I was very happy to notice this summit session proposal by Mike Wilson for the OpenStack summit in Hong Kong. Its title is “Rethinking scheduler design” and the body reads:
Currently the scheduler exhaustively searches for an optimal solution to requirements given in a provisioning request. I would like to explore breaking down the scheduler problem in to less-than-optimal, but “good enough” answers being given. I believe this approach could deal with a couple of current problems that I see with the scheduler and also move us towards a generic scheduler framework that all of OpenStack can take advantage of:
-Scheduling requests for a deployment with hundreds of nodes take seconds to fulfill.

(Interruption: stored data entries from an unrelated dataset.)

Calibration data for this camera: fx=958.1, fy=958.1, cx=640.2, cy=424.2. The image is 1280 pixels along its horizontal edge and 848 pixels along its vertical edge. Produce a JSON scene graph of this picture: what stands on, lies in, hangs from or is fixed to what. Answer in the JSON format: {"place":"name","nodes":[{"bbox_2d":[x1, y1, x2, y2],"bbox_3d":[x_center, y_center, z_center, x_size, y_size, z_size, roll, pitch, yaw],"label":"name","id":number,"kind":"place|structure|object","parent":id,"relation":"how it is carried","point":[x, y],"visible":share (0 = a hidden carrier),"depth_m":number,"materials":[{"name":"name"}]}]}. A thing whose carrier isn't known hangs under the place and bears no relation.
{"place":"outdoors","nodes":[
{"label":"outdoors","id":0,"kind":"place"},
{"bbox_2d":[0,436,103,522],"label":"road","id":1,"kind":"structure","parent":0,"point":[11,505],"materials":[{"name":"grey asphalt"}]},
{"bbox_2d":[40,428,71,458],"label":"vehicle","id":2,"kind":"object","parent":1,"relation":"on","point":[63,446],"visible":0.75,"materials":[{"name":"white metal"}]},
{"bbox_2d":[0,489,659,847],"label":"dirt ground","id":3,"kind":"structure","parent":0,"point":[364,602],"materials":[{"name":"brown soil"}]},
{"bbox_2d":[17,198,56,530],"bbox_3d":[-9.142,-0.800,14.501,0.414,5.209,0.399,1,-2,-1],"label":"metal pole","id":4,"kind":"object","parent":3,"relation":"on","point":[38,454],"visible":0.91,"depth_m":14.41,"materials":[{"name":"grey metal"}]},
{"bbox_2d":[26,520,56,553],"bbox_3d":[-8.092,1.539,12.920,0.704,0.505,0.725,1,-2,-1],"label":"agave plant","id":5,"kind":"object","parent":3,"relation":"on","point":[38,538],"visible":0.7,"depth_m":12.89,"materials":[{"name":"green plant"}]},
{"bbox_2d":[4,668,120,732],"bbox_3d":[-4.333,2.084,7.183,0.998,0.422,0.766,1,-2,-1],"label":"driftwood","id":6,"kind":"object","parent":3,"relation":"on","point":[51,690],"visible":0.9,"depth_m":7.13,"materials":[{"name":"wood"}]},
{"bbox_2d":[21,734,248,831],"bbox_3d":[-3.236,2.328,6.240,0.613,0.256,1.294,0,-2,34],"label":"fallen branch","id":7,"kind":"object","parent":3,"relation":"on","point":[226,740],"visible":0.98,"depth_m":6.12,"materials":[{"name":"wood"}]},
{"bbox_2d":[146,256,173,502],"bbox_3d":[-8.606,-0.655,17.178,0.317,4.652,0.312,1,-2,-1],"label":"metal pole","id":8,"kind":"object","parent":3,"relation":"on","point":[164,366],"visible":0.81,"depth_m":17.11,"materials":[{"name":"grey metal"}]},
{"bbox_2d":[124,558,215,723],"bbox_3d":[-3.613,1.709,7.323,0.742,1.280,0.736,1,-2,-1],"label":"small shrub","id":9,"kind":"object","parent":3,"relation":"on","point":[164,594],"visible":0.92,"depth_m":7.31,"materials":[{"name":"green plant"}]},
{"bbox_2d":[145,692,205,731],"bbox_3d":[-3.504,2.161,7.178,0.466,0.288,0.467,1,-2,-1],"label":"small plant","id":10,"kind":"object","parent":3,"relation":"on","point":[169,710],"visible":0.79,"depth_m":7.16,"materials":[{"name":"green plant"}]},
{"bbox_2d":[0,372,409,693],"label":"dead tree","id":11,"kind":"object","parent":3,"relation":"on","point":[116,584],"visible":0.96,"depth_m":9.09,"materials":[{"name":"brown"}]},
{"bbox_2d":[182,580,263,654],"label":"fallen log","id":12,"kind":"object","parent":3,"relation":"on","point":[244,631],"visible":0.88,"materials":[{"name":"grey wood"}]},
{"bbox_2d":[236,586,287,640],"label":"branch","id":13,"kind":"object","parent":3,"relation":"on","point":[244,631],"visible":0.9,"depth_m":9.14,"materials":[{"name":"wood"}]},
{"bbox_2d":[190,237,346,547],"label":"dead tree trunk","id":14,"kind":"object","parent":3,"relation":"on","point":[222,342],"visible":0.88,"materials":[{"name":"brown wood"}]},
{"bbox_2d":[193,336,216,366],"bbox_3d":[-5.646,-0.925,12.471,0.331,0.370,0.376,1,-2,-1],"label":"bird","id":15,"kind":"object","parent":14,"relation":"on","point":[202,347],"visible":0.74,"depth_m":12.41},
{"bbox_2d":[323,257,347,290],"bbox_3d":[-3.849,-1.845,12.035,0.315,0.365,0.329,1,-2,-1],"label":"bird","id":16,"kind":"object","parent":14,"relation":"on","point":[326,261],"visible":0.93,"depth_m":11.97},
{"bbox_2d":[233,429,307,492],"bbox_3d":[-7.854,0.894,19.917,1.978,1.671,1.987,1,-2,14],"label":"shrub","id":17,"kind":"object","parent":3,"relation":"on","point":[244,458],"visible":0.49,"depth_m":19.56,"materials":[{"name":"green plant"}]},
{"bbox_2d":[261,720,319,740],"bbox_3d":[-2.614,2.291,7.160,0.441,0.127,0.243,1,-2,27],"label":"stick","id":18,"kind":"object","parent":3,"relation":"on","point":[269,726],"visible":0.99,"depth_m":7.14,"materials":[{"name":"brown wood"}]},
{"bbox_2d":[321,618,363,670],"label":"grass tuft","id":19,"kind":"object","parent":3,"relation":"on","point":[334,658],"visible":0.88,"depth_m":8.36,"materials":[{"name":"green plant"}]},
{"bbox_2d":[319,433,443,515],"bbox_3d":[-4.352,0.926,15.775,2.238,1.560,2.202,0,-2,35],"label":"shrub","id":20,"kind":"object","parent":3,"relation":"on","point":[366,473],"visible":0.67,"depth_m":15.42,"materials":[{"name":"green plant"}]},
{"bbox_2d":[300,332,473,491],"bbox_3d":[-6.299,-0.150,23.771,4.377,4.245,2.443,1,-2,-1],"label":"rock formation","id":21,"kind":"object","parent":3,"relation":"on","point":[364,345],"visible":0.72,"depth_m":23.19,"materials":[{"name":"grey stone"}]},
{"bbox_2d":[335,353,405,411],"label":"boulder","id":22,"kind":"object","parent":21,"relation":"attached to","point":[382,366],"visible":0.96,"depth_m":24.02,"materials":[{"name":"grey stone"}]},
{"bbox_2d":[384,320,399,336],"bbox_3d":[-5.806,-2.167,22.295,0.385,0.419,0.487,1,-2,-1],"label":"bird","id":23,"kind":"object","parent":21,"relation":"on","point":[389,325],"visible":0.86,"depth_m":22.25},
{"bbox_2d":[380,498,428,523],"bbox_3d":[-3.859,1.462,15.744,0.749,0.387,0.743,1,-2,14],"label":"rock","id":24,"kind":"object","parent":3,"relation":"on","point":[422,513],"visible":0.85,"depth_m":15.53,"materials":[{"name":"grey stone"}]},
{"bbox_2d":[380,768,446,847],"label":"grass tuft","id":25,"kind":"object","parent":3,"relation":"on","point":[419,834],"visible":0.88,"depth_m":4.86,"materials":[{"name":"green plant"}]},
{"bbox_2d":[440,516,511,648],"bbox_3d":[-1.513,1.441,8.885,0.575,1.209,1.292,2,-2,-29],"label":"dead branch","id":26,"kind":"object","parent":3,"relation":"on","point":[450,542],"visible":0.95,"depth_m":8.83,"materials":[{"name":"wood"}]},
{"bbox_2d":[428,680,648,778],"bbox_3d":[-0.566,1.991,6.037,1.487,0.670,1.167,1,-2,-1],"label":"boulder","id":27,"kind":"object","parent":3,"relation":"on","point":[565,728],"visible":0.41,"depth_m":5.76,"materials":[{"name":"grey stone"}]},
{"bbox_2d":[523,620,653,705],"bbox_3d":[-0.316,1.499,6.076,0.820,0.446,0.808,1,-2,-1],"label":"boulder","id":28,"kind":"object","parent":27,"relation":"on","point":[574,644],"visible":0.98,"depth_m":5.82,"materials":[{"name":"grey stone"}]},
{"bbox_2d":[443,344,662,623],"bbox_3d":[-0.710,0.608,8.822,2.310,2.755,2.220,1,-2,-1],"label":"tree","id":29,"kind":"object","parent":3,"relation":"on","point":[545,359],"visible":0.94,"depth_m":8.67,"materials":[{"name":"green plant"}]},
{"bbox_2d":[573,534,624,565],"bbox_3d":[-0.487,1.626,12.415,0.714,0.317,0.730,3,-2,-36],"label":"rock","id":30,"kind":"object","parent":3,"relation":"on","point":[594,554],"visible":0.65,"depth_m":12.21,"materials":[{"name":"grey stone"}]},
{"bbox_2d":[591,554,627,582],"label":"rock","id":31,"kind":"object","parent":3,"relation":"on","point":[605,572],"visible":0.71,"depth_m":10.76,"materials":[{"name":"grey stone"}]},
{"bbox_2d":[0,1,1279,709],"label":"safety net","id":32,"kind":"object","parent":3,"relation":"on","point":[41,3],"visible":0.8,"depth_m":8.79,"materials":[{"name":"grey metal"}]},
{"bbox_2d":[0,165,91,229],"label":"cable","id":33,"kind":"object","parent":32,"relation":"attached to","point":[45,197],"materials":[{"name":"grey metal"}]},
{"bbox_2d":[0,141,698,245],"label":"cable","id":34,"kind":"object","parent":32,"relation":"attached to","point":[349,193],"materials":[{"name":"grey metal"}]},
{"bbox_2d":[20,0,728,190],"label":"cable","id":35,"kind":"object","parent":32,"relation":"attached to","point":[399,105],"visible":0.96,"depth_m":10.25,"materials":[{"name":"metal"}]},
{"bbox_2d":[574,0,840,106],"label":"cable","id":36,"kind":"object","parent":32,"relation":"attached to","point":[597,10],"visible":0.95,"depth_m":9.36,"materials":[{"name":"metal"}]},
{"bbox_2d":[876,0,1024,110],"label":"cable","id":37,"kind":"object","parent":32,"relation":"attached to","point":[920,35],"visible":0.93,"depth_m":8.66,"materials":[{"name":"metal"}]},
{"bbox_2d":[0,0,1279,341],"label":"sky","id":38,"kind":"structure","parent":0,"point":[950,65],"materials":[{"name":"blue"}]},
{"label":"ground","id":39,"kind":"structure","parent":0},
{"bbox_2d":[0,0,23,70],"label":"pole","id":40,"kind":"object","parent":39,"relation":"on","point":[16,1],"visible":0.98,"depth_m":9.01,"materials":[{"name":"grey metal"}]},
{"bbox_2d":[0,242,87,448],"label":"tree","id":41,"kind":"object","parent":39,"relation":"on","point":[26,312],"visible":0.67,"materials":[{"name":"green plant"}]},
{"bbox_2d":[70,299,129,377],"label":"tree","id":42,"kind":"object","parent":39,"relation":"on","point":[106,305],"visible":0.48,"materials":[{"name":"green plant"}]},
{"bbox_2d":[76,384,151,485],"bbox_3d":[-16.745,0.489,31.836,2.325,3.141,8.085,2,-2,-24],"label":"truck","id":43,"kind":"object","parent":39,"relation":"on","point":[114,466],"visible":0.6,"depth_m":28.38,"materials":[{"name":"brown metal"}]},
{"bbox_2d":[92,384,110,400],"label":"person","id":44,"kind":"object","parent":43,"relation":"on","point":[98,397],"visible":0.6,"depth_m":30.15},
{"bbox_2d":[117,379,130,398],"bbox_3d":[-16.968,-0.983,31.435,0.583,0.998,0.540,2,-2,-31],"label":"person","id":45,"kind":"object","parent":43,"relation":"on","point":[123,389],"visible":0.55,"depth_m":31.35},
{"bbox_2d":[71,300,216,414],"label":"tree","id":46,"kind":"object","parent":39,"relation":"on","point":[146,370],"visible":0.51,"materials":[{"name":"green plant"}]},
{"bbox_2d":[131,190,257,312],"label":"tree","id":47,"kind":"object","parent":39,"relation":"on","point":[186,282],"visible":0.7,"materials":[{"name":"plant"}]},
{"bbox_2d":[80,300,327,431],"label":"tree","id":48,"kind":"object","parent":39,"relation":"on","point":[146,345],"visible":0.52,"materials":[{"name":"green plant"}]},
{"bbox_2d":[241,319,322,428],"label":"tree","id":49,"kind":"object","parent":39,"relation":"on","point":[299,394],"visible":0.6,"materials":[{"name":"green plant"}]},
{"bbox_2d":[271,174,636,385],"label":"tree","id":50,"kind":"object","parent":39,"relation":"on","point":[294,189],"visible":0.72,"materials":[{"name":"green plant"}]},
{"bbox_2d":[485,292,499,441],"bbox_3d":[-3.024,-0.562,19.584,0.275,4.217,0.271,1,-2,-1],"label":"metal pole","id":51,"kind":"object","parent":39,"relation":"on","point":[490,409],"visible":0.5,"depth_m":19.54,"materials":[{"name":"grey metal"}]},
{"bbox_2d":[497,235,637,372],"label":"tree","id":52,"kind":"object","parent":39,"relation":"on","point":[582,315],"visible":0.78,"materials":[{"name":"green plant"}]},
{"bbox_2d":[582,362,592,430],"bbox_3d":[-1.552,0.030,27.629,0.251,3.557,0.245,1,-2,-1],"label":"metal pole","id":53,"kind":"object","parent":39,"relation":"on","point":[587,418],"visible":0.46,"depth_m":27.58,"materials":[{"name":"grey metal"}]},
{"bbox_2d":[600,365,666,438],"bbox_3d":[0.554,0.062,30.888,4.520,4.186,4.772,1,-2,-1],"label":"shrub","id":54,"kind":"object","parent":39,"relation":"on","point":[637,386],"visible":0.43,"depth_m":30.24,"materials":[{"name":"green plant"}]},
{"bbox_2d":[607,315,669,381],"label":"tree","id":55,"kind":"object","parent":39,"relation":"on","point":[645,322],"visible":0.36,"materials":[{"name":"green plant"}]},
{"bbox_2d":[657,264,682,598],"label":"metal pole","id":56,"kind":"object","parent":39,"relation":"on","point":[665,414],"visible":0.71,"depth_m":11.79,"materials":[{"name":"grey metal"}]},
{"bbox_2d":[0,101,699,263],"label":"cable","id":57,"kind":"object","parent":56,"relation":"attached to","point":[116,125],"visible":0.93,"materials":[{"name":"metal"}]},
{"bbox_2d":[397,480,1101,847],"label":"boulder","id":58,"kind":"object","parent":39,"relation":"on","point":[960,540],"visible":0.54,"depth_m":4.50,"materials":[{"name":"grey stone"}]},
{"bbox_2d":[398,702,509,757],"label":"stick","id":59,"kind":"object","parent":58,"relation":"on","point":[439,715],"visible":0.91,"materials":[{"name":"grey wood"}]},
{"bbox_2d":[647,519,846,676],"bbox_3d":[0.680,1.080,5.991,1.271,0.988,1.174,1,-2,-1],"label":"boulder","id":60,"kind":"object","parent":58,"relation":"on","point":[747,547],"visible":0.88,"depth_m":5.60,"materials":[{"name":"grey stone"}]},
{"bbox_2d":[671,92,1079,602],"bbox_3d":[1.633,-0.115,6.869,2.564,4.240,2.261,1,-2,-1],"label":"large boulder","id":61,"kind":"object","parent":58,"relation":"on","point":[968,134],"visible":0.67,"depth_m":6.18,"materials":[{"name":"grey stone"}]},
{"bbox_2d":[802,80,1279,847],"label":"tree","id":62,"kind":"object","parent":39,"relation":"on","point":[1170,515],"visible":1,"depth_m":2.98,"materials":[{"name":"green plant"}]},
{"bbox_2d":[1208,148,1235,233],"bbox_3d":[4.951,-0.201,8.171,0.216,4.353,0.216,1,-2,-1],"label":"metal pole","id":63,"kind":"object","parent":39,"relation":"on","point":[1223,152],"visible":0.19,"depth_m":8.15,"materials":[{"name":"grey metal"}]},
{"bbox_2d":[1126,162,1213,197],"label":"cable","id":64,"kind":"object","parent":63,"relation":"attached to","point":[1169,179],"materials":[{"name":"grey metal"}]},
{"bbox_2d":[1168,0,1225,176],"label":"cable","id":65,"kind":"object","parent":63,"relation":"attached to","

For deployments with thousands of nodes this can be minutes.
-The global nature of the current method does not lend itself to scale and parallelism.
-There are still features that we need in the scheduler such as affinity that are difficult to express and add more complexity to the problem.
Finally. Someone gets it.
My take on this is the same as it was a couple of years ago. Yes, the scheduler is “horizontally scalable” in the sense that you can spin up N of them and have the load automatically spread evenly across them, but — as Mike points out — the problem each of them is solving grows significantly as your deployment grows. Hundreds of nodes isn’t a lot. At all. Spending seconds on a simple scheduling decision is not near good enough.
Get rid of the scheduler and replace it with a number of work queues that distribute resource requests to nodes with spare capacity. I don’t care about optimal placement. I care about placement that will suffice. Even if I did, the metrics that the current scheduler takes into account aren’t sufficient to identify “optimal placement” anyway.
Someone is inevitably going to complain that some of the advanced scheduling options don’t lend themselves well to this “scheduling” mechanism. Well.. Tough cookies. If “advanced scheduling options” prevents us from scaling beyond a few hundred nodes, the problem is “advanced scheduling options”, not the scheduling mechanism. If you never expect to grow beyond a few hundred nodes and you’re happy with scheduling decisions taking a couple of seconds, that’s great. The rest of us who are building big, big deployments need something that’ll scale.